Passage given:
John Jacobs was the Sokolniki exhibition’s press officer, and went on to a long and distinguished career as a U.S. Information Agency official. He wrote commentaries for VOA, served as editor of the Russian language magazine “America Illustrated,” directed USIA’s entire exhibit service. We are delighted that he has agreed to join us at our July 23 conference, at age 91. The remarks below were adapted from an email account he provided us earlier this month.
“...As press officer of the show, I was intimately involved in [the Kitchen] debate, and I have some recollections of my own. I have read what Khrushchev and Nixon had to say about it. I know, like the blind men perceiving the elephant, we all saw it differently.

Khrushchev was fascinated by the exhibition and the American technology it showed. If memory serves, he came five times. These visits provided by far the best - and sometimes the only - publicity payback for the exhibitors’ investments. They kept calling me from the states to get him to their booths. The Detroit auto companies were really tough, rude and demanding.

We would usually have but short notice of Khrushchev’s intended arrival. I would run up to the director’s office with my list of publicity-starved exhibitors and work out with him where the Premier should be taken. (My wife Katia, who speaks Russian like a native, ran the Westinghouse exhibit in the model apartment. “Khrushchev is coming in half an hour. Bake some cookies!”)

The night before Nixon toured the show with Khrushchev, the Ampex man, who had a little booth adjacent to the RCA color TV exhibit, pleaded “The RCA guys always get him. We’re a little company. I’m getting no publicity.” I said: “Be ready. We’ll get him to your exhibit.”

And that’s how, just fifty years ago, Nikita Khrushchev found himself in front of the new and then spectacular Ampex video camera seeing how it made instant movies. When it was aimed at him, he dropped his genial guest demeanor and began his “We will bury you” tirade which you can easily see now on the Internet. I was struggling to keep the reporters in order when I suddenly understood what was happening. I turned to Max Frankel, later executive editor of The New York Times, and whispered “My god, this is history!” He said, “You’re goddam right it’s history.”

Khrushchev was a shrewd man. He knew that cameras take pictures and pictures, particularly television pictures, get around. He knew that dominating the American vice president and boasting that Soviet communism would bury American capitalism in one shot would play well with Russian TV viewers. He was very aggressive. (Years later to my great surprise, Nixon told a small group of the show’s alumni I was in , “Khrushchev was the smartest of the world leaders I dealt with.” He really said that!)

From the little Ampex studio Khrushchev and the thundering herd of reporters and officials went to the actual kitchen in the model house. As they entered, Khrushchev pointed at an appliance “What is that?” “It’s a dishwasher.” “Oh yes. We have those.” The debate continued and became in reporters’ notes “the Kitchen Debate.”

On the general subject of public diplomacy, that night, Nixon told our little group of about six that what we were doing wouldn't change world events: national policies and actions are what change world events. But he said, very earnestly and emphatically, what you are doing is extremely important to our country. For that moment I liked him."

Tuesday, July 14, 2009

Sarah Carey -- "The Exhibit Was Just a Vehicle..."

Input data:
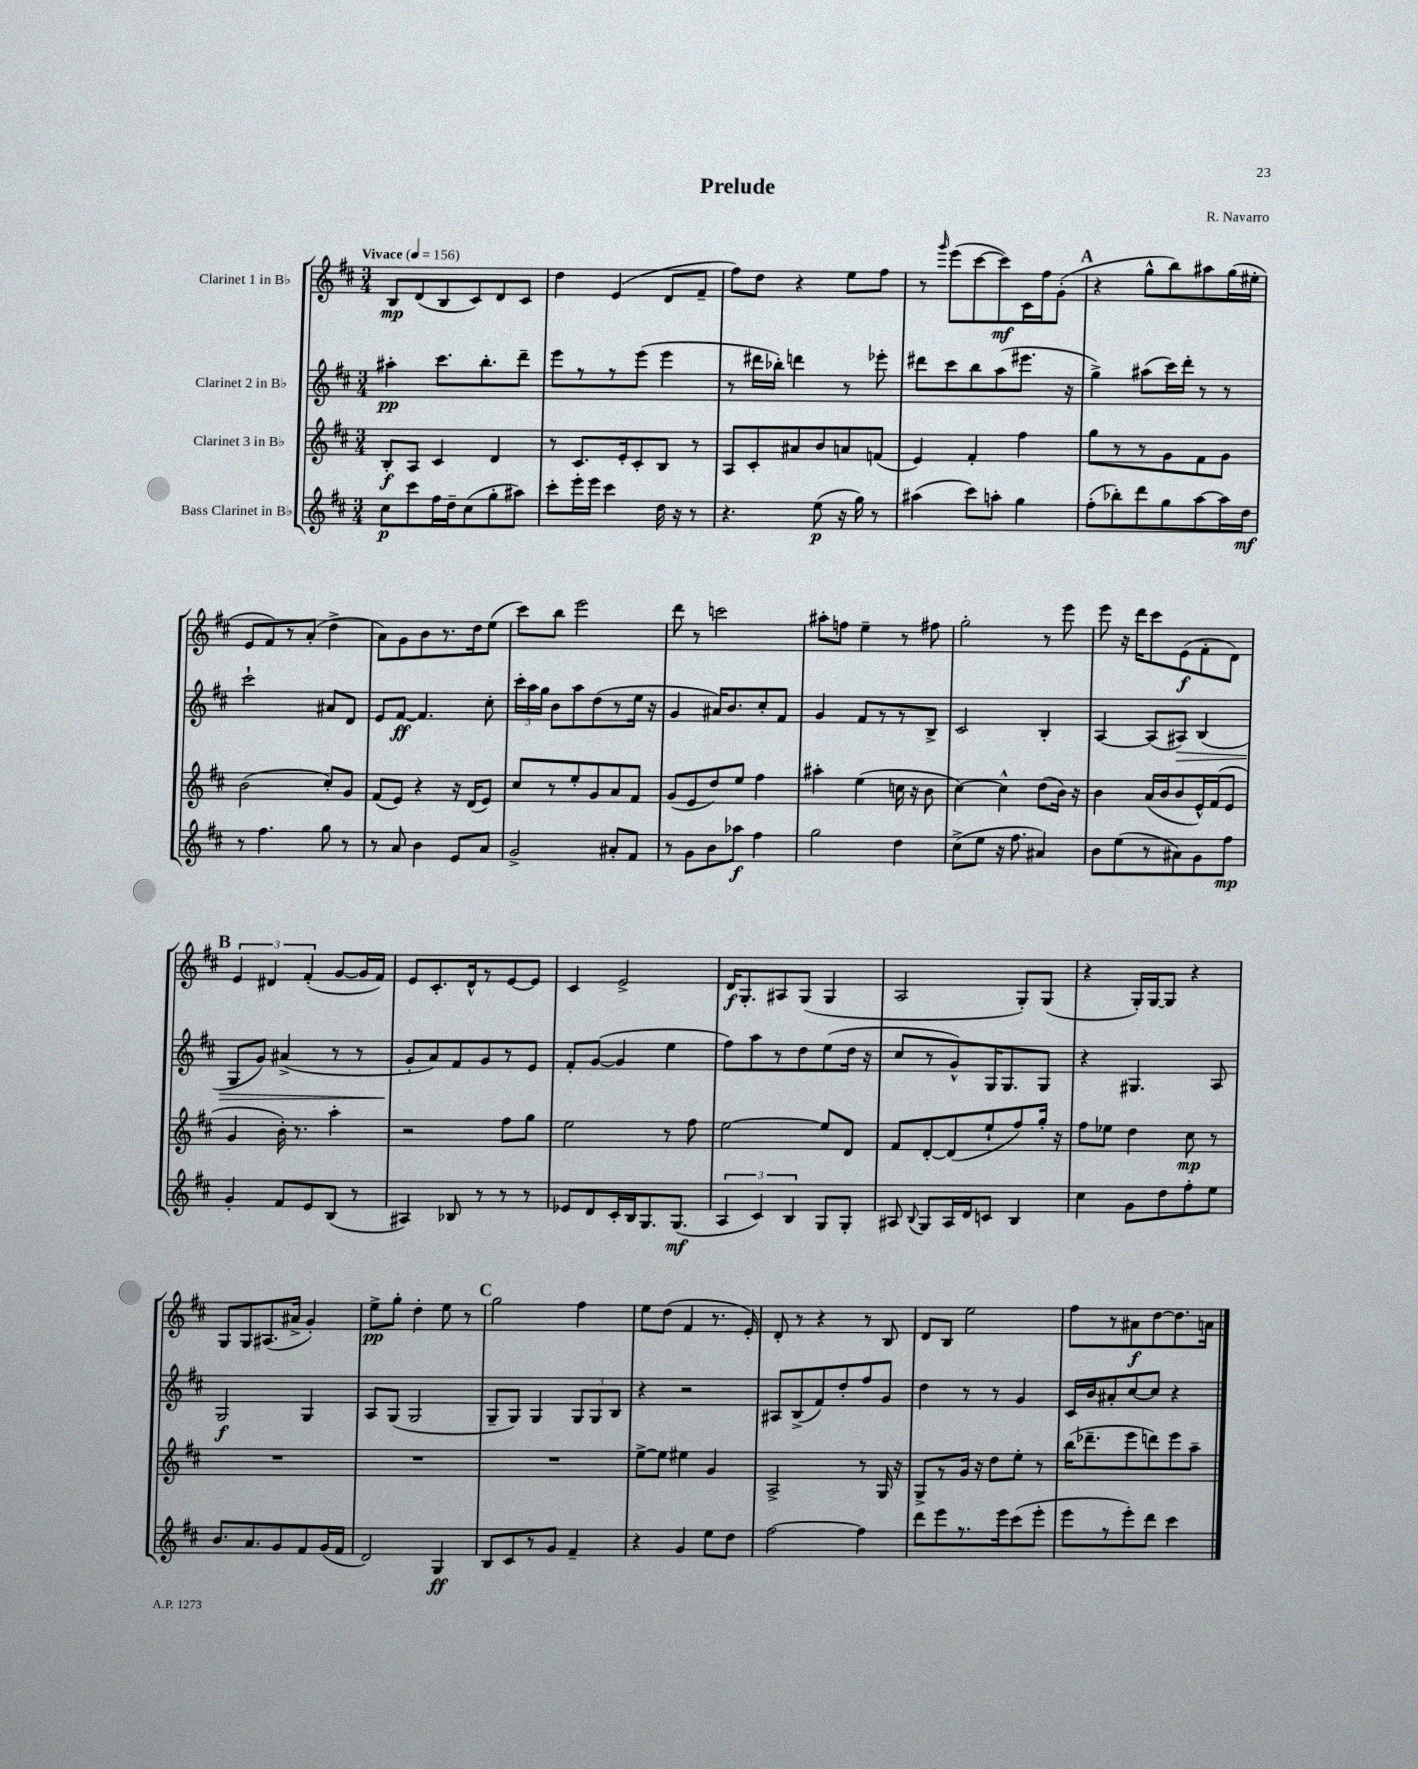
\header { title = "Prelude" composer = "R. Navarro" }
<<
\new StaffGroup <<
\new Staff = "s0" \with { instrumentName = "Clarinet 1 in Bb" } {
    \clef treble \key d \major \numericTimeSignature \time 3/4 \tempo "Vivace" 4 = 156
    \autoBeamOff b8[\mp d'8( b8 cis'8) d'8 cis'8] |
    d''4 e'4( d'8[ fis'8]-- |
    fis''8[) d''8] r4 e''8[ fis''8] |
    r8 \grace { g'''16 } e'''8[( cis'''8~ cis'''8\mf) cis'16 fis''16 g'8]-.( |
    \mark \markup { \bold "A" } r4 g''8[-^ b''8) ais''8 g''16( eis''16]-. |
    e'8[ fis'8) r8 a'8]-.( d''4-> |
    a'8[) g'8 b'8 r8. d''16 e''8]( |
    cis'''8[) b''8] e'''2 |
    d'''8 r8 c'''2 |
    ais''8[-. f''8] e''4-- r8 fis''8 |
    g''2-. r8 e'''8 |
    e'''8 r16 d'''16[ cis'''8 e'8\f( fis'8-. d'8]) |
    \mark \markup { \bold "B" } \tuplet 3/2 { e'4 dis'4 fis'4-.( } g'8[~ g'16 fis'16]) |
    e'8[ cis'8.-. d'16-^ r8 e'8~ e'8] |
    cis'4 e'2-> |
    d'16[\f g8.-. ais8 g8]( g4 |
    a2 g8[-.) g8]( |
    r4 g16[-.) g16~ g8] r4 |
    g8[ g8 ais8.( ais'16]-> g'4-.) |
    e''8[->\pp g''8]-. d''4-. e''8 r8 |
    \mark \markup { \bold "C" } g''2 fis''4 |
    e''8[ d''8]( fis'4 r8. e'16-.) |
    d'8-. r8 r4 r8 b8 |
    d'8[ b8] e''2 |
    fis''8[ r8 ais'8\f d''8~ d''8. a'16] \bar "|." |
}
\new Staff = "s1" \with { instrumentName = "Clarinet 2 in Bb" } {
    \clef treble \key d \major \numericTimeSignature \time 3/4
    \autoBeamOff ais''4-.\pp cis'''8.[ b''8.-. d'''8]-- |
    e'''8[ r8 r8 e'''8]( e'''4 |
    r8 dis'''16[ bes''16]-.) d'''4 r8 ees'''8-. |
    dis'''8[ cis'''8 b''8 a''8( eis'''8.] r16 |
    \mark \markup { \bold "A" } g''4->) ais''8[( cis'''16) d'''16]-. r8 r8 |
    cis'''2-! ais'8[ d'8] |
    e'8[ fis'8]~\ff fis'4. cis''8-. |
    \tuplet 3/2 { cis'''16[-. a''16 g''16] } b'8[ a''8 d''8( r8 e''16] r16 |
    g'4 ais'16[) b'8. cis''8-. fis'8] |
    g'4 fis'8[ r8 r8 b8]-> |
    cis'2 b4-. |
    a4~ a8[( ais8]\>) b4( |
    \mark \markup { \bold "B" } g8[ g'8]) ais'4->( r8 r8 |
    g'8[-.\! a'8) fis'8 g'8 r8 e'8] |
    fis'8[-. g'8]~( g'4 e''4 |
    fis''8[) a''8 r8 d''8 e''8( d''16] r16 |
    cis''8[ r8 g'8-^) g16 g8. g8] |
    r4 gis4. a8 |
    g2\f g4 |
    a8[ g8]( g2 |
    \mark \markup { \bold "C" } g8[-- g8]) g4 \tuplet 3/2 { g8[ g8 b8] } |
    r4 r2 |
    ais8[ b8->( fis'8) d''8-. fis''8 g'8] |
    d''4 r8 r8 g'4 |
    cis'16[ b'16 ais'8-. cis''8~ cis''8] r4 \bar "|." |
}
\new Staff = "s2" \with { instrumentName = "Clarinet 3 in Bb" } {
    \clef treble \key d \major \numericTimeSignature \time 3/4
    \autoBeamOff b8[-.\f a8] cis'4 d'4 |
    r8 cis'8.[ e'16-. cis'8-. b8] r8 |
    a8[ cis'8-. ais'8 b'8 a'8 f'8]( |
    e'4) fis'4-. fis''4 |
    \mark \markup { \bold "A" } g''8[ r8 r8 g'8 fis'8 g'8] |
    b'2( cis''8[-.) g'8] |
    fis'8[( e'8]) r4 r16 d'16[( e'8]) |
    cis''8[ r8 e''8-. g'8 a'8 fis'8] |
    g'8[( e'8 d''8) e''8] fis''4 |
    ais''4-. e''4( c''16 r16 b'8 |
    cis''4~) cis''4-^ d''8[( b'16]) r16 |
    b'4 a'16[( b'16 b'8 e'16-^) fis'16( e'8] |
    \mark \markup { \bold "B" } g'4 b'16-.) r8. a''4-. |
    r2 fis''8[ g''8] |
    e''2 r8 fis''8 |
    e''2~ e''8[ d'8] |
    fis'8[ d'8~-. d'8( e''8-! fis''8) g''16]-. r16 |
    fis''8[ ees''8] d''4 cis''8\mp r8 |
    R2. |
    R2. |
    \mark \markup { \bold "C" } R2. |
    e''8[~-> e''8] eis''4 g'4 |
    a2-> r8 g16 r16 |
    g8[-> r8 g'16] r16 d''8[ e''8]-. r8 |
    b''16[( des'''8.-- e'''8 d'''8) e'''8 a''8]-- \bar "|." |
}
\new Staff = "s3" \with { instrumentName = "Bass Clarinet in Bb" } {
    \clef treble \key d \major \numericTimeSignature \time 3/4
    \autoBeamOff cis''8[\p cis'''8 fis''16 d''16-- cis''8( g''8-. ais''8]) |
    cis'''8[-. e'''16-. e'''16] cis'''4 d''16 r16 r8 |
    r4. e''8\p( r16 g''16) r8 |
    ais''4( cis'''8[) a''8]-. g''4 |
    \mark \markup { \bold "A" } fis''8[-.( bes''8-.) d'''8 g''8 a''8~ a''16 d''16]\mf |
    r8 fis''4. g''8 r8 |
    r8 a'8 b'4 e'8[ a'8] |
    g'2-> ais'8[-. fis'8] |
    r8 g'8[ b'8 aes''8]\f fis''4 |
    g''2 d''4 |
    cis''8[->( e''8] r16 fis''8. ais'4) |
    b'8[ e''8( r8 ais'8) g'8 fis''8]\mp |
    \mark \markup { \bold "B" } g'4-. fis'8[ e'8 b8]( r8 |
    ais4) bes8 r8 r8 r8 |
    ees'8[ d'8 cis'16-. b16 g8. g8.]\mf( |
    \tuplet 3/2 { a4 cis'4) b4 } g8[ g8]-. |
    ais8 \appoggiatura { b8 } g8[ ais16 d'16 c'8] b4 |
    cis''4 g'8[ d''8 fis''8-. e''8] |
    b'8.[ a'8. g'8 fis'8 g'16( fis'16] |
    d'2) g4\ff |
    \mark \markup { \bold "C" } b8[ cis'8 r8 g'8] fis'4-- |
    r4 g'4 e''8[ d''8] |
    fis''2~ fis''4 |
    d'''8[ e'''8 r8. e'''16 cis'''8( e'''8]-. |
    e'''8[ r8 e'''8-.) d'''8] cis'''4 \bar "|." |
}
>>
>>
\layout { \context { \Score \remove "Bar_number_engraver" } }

==

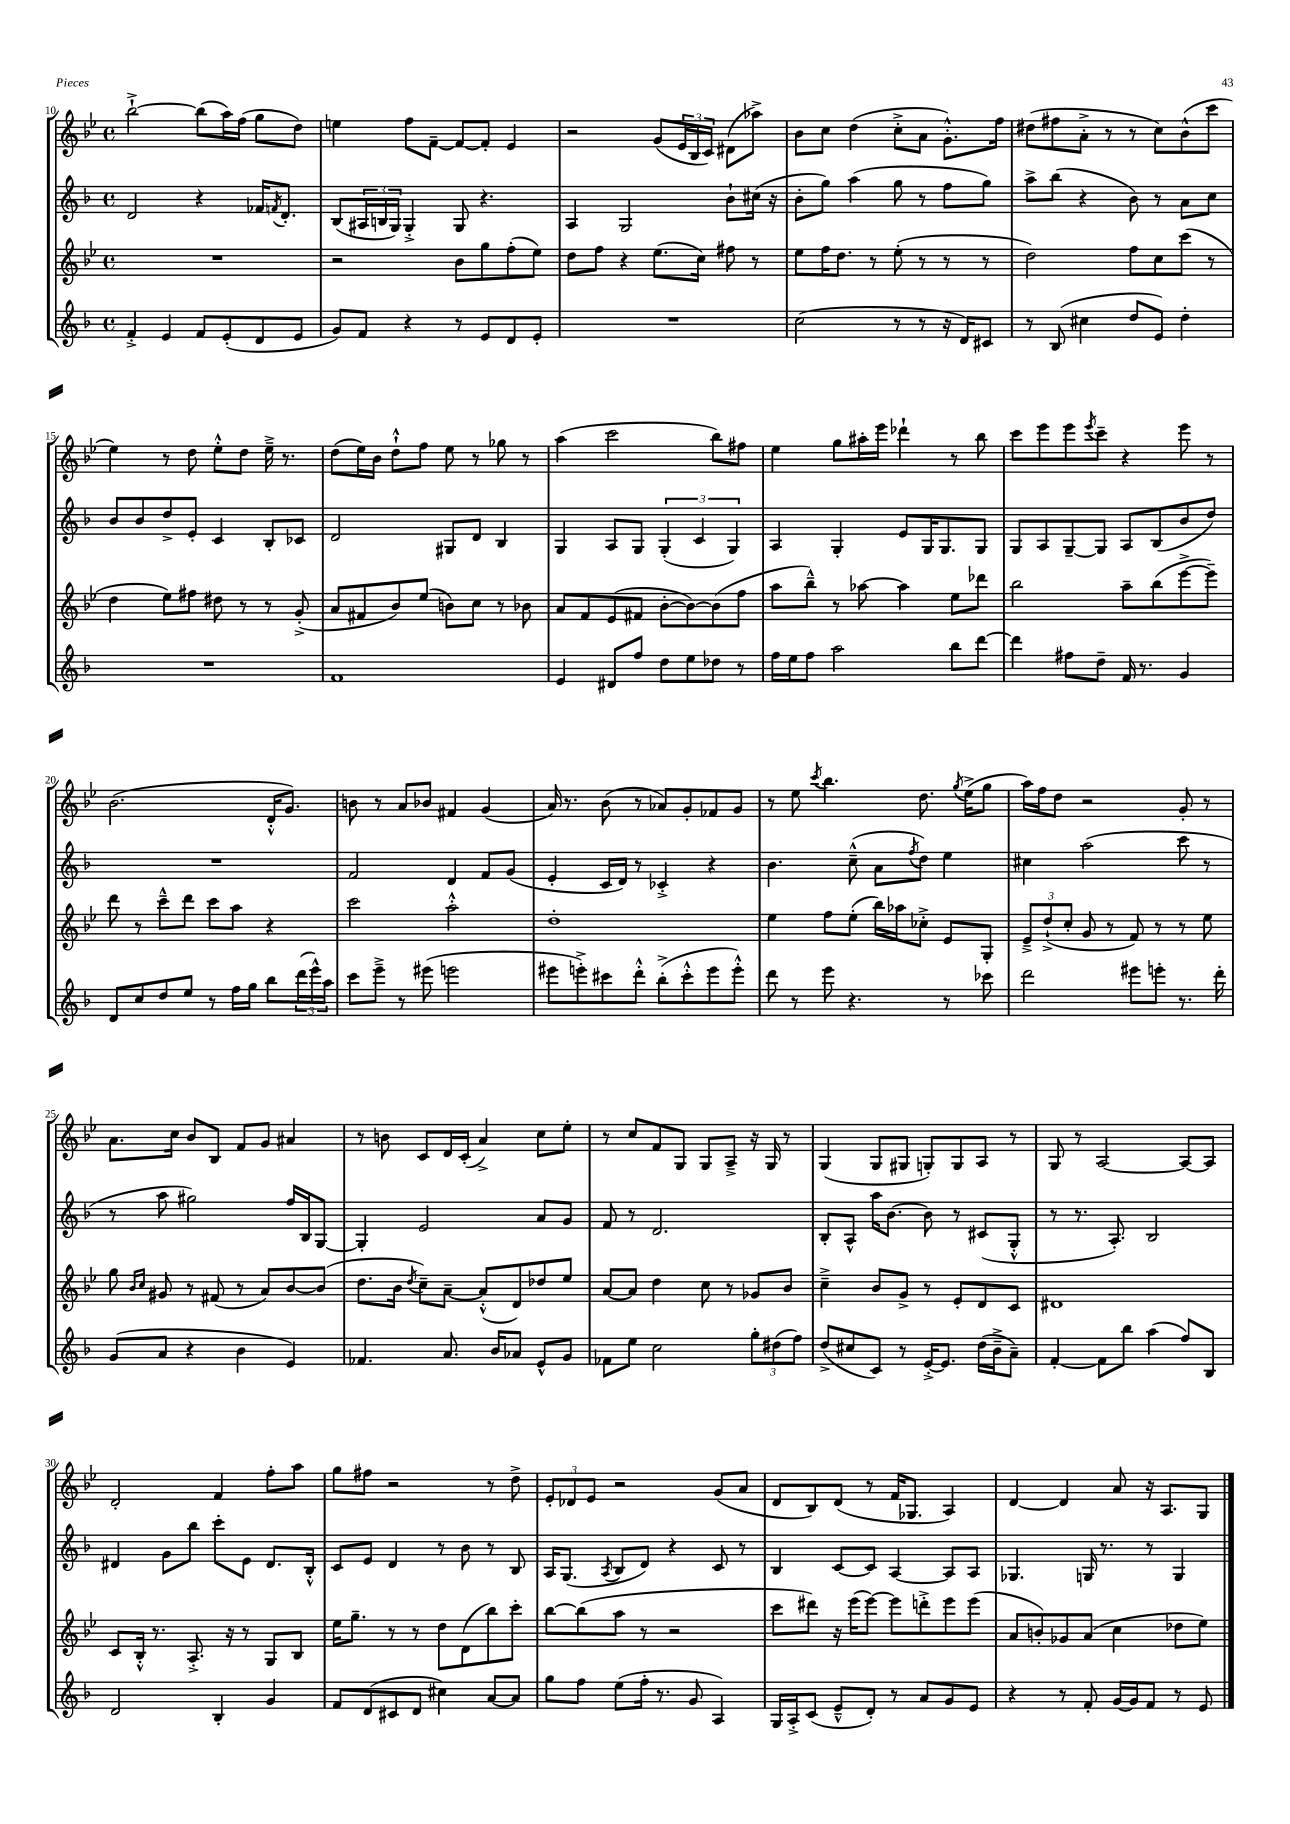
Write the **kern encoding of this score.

Aim 1:
Decide whether each statement below agrees with the recollection of the Sokolniki exhibition above. Answer yes or no for each, quoting the deciding words of the text.
(a) The press officer recalls that Khrushchev came to the exhibition five times.
(b) The Ampex man complained that the RCA staff always got Khrushchev to their exhibit.
(c) Nixon told the small group that their public diplomacy work would change world events.
Aim 2:
Collect every line of the records that contains the string "tuplet".

Written solution 1:
(a) Yes: "If memory serves, he came five times."
(b) Yes: "The RCA guys always get him."
(c) No: "what we were doing wouldn't change world events"

Written solution 2:
    \mark \markup { \bold "B" } \tuplet 3/2 { e'4 dis'4 fis'4-.( } g'8[~ g'16 fis'16]) |
    \tuplet 3/2 { cis'''16[-. a''16 g''16] } b'8[ a''8 d''8( r8 e''16] r16 |
    \mark \markup { \bold "C" } g8[-- g8]) g4 \tuplet 3/2 { g8[ g8 b8] } |
    \tuplet 3/2 { a4 cis'4) b4 } g8[ g8]-. |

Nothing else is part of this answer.